Unnamed: 0,song,artist
1170,Without You (feat. Usher),David Guetta
1340,I Could Be The One (Avicii Vs. Nicky Romero) -...,Avicii
1581,Stitches,Shawn Mendes
93,Breathless,The Corrs
1244,Feel So Close - Radio Edit,Calvin Harris
449,Lola's Theme - Radio Edit,The Shapeshifters
926,Evacuate The Dancefloor,Cascada


In [215]:
recommend_songs('Swimming Pools (Drank) - Extended Version')

Unnamed: 0,song,artist
1234,m.A.A.d city,Kendrick Lamar
1836,All The Stars (with SZA),Kendrick Lamar
1898,LOVE. FEAT. ZACARI.,Kendrick Lamar
1750,DNA.,Kendrick Lamar
1739,HUMBLE.,Kendrick Lamar
693,Welcome to the Black Parade,My Chemical Romance
719,Stronger,Kanye West


## Conclusion

In this project, I embarked on the journey of creating a music recommendation system using Python and the Top Spotify Hits from the last two decades. The main objective was to harness the power of data analytics and machine learning to build a system that can suggest songs based on user preferences. By delving into the dataset provided by Spotify, which encompasses a diverse array of songs spanning across 125 different genres, I gained valuable insights into the intricacies of data preprocessing, feature extraction, and similarity analysis.

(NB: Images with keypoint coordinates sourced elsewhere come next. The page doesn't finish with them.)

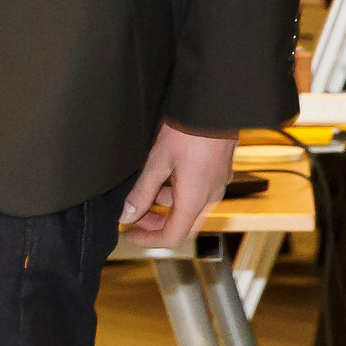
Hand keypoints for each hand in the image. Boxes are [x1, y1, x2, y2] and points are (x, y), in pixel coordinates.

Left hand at [120, 122, 238, 246]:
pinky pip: (198, 194)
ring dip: (166, 208)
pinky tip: (163, 179)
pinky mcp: (219, 172)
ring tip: (144, 195)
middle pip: (183, 226)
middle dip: (156, 225)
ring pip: (191, 209)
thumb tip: (126, 215)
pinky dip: (178, 195)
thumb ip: (141, 192)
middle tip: (133, 216)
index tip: (128, 233)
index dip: (147, 240)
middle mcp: (211, 196)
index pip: (173, 236)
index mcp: (196, 199)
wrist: (215, 105)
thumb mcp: (157, 162)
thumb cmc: (188, 131)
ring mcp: (218, 183)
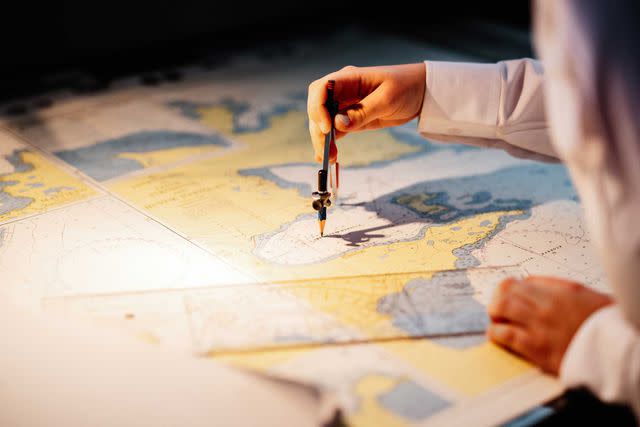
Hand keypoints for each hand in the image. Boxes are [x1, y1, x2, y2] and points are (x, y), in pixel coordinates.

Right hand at [307, 63, 425, 162]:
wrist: (420, 92)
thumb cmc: (406, 87)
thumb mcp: (388, 99)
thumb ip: (362, 112)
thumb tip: (337, 125)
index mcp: (349, 78)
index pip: (321, 89)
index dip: (318, 108)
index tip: (326, 127)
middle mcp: (342, 90)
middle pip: (318, 108)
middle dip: (318, 130)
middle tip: (327, 150)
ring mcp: (345, 104)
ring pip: (323, 122)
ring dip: (322, 140)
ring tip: (329, 157)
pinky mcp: (351, 118)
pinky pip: (334, 130)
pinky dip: (329, 142)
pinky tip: (328, 156)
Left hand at [487, 276, 612, 374]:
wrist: (619, 353)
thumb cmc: (605, 326)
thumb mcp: (587, 297)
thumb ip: (558, 288)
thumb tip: (530, 282)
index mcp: (562, 290)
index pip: (521, 282)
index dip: (511, 288)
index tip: (510, 296)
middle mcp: (548, 304)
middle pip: (505, 291)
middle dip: (498, 298)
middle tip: (499, 308)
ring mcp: (540, 325)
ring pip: (500, 308)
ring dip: (494, 314)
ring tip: (497, 320)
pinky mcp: (537, 347)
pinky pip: (505, 334)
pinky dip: (496, 333)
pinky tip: (497, 336)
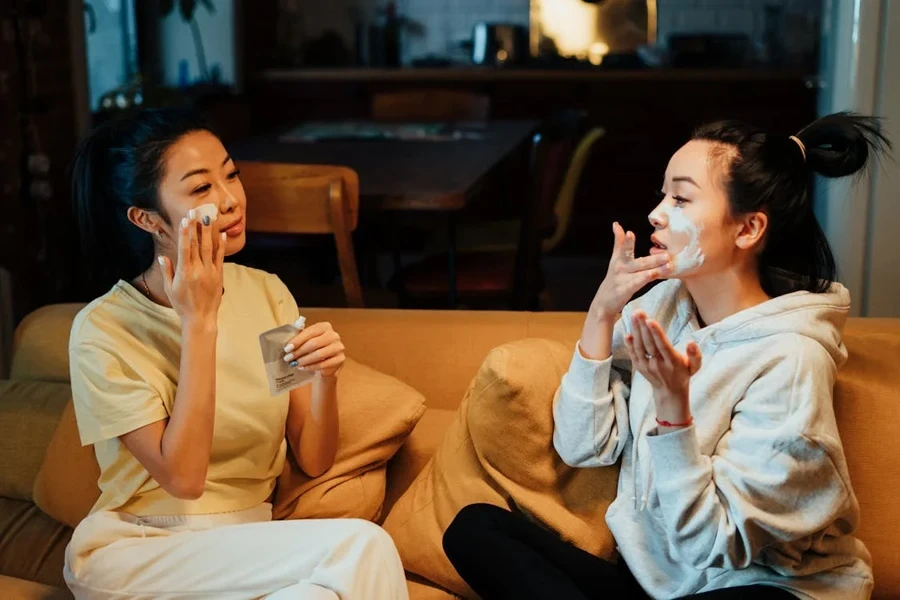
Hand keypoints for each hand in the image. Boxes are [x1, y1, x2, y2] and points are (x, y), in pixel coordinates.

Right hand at [160, 212, 225, 327]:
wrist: (200, 318)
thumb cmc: (182, 304)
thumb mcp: (170, 288)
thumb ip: (168, 271)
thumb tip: (163, 256)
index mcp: (184, 272)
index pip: (185, 248)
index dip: (185, 233)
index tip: (185, 219)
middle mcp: (198, 270)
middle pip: (198, 244)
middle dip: (196, 226)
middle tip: (196, 211)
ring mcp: (210, 272)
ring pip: (210, 248)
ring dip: (209, 231)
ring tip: (210, 217)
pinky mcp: (219, 276)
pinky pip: (220, 257)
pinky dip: (221, 245)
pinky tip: (222, 234)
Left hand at [283, 321, 345, 377]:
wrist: (328, 363)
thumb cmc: (315, 349)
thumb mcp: (308, 341)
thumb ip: (300, 339)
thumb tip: (287, 345)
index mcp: (325, 326)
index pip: (310, 332)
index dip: (297, 340)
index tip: (286, 349)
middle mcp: (334, 335)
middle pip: (313, 343)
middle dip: (299, 352)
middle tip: (288, 359)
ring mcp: (339, 347)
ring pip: (318, 354)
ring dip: (304, 360)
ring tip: (294, 364)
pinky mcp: (340, 359)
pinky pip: (323, 364)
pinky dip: (311, 367)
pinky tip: (303, 368)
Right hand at [589, 223, 670, 318]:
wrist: (603, 303)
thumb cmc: (615, 279)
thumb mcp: (615, 260)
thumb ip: (619, 243)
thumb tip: (617, 224)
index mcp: (618, 260)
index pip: (622, 248)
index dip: (626, 241)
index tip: (629, 233)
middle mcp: (619, 268)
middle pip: (635, 260)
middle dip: (650, 257)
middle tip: (665, 254)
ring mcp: (622, 279)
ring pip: (641, 271)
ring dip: (655, 267)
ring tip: (667, 262)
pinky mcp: (625, 289)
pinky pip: (639, 283)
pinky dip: (647, 278)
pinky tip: (655, 275)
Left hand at [624, 311, 701, 425]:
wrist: (669, 391)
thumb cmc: (683, 374)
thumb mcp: (694, 367)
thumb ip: (695, 355)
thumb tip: (692, 343)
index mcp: (672, 362)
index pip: (662, 345)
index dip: (656, 333)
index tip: (650, 320)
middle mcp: (658, 364)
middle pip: (649, 343)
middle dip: (643, 327)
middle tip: (639, 312)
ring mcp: (646, 366)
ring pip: (639, 347)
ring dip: (635, 331)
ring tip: (634, 316)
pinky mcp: (639, 367)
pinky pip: (633, 354)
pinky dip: (629, 344)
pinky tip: (627, 332)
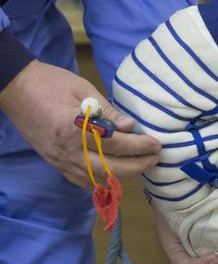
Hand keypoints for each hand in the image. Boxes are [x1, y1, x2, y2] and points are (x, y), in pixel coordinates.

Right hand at [0, 61, 160, 188]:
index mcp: (74, 128)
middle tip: (155, 158)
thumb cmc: (49, 82)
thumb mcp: (82, 88)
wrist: (14, 89)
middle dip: (138, 166)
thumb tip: (130, 127)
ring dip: (123, 175)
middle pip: (111, 169)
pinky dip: (103, 179)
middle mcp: (68, 151)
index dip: (140, 147)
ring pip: (99, 180)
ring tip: (139, 164)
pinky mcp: (56, 164)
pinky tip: (115, 170)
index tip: (156, 145)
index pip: (116, 145)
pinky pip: (84, 181)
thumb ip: (107, 111)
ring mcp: (60, 161)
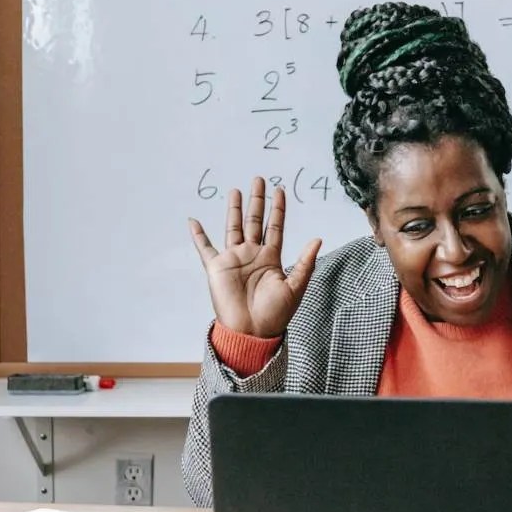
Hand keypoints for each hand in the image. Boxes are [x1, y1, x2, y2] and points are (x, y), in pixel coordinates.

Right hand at [188, 177, 322, 337]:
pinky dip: (198, 235)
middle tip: (259, 179)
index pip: (275, 227)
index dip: (278, 209)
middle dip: (257, 201)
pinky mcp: (217, 268)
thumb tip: (317, 239)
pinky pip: (205, 248)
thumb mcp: (295, 287)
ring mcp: (234, 259)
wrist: (251, 332)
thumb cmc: (275, 315)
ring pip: (233, 227)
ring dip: (234, 209)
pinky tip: (193, 222)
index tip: (280, 190)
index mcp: (271, 259)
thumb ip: (305, 263)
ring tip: (235, 190)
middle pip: (254, 221)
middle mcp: (252, 255)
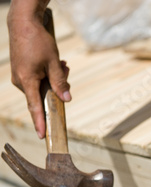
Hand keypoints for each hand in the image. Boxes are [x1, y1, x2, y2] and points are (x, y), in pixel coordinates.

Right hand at [8, 15, 70, 138]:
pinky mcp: (22, 71)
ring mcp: (20, 76)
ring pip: (43, 85)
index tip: (42, 135)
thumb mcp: (54, 63)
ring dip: (55, 77)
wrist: (23, 23)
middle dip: (58, 86)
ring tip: (61, 63)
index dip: (40, 122)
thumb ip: (60, 83)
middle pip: (44, 94)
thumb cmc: (38, 41)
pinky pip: (39, 78)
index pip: (35, 107)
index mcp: (27, 81)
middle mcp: (21, 81)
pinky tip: (56, 62)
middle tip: (65, 70)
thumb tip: (67, 100)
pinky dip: (49, 73)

Throughout this project, I learned about the significance of data preprocessing in ensuring the accuracy of the recommendation system. Handling missing values, normalizing data, and selecting relevant features were crucial steps in this process. Moreover, I discovered the importance of optimizing the system's performance by fine-tuning parameters and incorporating relevant metrics.

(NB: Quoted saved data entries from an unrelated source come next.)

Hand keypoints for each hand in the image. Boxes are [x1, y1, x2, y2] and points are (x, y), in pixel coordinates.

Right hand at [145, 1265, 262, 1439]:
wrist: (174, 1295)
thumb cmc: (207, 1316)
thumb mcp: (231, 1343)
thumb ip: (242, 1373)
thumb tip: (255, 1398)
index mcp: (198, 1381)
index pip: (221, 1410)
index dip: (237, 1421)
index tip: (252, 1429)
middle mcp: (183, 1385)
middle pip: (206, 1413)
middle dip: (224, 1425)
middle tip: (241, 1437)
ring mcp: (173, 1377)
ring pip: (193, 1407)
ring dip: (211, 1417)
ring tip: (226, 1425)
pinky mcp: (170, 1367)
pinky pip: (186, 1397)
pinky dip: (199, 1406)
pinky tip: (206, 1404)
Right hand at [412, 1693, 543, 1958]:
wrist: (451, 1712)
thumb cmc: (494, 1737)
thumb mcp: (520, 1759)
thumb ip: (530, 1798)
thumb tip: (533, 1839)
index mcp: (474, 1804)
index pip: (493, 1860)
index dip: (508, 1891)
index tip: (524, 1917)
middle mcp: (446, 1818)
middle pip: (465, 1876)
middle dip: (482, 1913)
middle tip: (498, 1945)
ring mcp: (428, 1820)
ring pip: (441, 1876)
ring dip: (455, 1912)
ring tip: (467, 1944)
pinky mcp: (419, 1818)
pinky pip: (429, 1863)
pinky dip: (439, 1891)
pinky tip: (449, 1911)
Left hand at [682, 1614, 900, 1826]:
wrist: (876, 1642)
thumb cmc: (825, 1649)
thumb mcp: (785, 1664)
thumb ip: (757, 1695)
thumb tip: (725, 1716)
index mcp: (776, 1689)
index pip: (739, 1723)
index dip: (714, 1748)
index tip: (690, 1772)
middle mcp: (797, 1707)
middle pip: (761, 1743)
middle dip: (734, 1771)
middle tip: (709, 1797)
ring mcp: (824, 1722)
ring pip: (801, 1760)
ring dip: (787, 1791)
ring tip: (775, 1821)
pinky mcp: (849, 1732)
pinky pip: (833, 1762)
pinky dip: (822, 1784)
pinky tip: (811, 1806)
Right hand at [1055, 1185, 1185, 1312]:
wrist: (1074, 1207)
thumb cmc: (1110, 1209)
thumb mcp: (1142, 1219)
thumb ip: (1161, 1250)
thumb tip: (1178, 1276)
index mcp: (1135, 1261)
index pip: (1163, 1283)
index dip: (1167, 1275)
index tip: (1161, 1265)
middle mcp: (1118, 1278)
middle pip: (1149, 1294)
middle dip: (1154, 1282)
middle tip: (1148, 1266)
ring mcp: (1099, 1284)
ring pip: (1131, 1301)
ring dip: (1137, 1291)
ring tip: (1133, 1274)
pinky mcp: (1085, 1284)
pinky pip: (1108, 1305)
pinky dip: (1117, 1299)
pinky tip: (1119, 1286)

In closing, this project not only provided me with practical experience in data analysis and machine learning but also highlighted the potential of recommendation systems in personalizing user experiences. The process of creating a music recommendation system deepened my understanding of data manipulation, feature engineering, and similarity calculations. As the world of data continues to evolve, such projects exemplify the exciting possibilities that arise from merging technology with everyday interests like music.